> TEXT EXCERPT:

+--

In a puzzling statement released Thursday, the Saudi royal court credited talks that King Salman held with some world leaders for creating “a turning point” that led to the Temple Mount being reopened to Muslim worshippers.
The statement does not reveal who the king or his son, Mohammed, contacted. It is likely, however, that there was a conversation with Israeli officials – if not directly, then through confidants of the crown prince who have known ties with the Israeli leadership.
The Temple Mount, or Haram al-Sharif (as it is known to Muslims), may be a holy place, but the solution to the storm that raged around it for two weeks is political – and every one of the crisis’ “parents” is striving to get a share of the credit for solving it.
Seemingly, it was a power struggle over sovereignty and control between the Waqf (the Muslim religious trust at the site) and the Israeli government, a struggle centering on preserving the status quo – something that emerged from political, not religious, decisions.

+--

> GIVEN REQUEST A: Transcribe the Temple Mount passage between "In a puzzling" and "for solving it.", inclusive.
The rows have no connection to the Temple Mount passage.

+--

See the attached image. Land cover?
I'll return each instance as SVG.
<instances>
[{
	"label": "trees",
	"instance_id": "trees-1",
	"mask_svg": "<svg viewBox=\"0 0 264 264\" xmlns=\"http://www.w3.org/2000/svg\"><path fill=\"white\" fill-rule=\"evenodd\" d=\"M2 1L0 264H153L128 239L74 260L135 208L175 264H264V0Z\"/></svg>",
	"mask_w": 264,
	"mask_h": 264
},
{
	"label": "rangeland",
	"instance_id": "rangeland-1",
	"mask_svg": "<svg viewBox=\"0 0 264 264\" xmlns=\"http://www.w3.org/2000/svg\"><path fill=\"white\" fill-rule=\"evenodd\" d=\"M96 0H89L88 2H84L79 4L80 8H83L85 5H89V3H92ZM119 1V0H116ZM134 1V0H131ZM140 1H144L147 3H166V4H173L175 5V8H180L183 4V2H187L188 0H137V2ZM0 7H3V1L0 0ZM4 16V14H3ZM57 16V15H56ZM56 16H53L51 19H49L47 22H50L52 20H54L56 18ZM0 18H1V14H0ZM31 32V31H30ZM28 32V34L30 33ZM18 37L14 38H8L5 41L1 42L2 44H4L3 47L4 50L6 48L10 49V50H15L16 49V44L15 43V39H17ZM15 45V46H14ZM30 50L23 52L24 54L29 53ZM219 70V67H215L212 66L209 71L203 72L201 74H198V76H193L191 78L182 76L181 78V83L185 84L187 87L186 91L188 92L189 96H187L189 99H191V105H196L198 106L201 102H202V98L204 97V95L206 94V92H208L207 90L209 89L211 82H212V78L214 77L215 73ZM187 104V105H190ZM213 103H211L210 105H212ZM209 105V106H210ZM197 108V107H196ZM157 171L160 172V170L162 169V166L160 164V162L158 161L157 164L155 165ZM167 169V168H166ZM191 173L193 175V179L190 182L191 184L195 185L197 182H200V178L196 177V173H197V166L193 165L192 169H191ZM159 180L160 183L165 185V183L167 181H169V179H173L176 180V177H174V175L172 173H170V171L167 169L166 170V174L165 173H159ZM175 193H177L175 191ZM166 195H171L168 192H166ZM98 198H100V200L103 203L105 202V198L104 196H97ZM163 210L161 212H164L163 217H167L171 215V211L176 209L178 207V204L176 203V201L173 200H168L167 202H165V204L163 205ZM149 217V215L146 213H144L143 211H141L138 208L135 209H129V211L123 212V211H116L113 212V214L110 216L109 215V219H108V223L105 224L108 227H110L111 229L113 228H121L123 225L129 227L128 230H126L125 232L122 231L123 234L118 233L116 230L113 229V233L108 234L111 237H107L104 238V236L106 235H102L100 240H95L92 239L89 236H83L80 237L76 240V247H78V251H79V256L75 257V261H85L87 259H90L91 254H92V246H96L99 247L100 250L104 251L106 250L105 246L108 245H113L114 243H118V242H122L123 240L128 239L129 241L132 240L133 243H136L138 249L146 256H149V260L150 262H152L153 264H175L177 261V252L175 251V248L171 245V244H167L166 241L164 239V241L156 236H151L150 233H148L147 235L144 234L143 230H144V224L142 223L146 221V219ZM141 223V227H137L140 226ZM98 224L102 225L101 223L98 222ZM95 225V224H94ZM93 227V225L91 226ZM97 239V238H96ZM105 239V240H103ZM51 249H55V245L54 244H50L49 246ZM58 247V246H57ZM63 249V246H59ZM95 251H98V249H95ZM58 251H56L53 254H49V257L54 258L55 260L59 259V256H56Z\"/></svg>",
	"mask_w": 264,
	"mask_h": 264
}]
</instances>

+--

> GIVEN REQUEST B: Gather every row that contains the string "rangeland", matching case.

> SOLUTION A:
In a puzzling statement released Thursday, the Saudi royal court credited talks that King Salman held with some world leaders for creating “a turning point” that led to the Temple Mount being reopened to Muslim worshippers.
The statement does not reveal who the king or his son, Mohammed, contacted. It is likely, however, that there was a conversation with Israeli officials – if not directly, then through confidants of the crown prince who have known ties with the Israeli leadership.
The Temple Mount, or Haram al-Sharif (as it is known to Muslims), may be a holy place, but the solution to the storm that raged around it for two weeks is political – and every one of the crisis’ “parents” is striving to get a share of the credit for solving it.

> SOLUTION B:
	"label": "rangeland",
	"instance_id": "rangeland-1",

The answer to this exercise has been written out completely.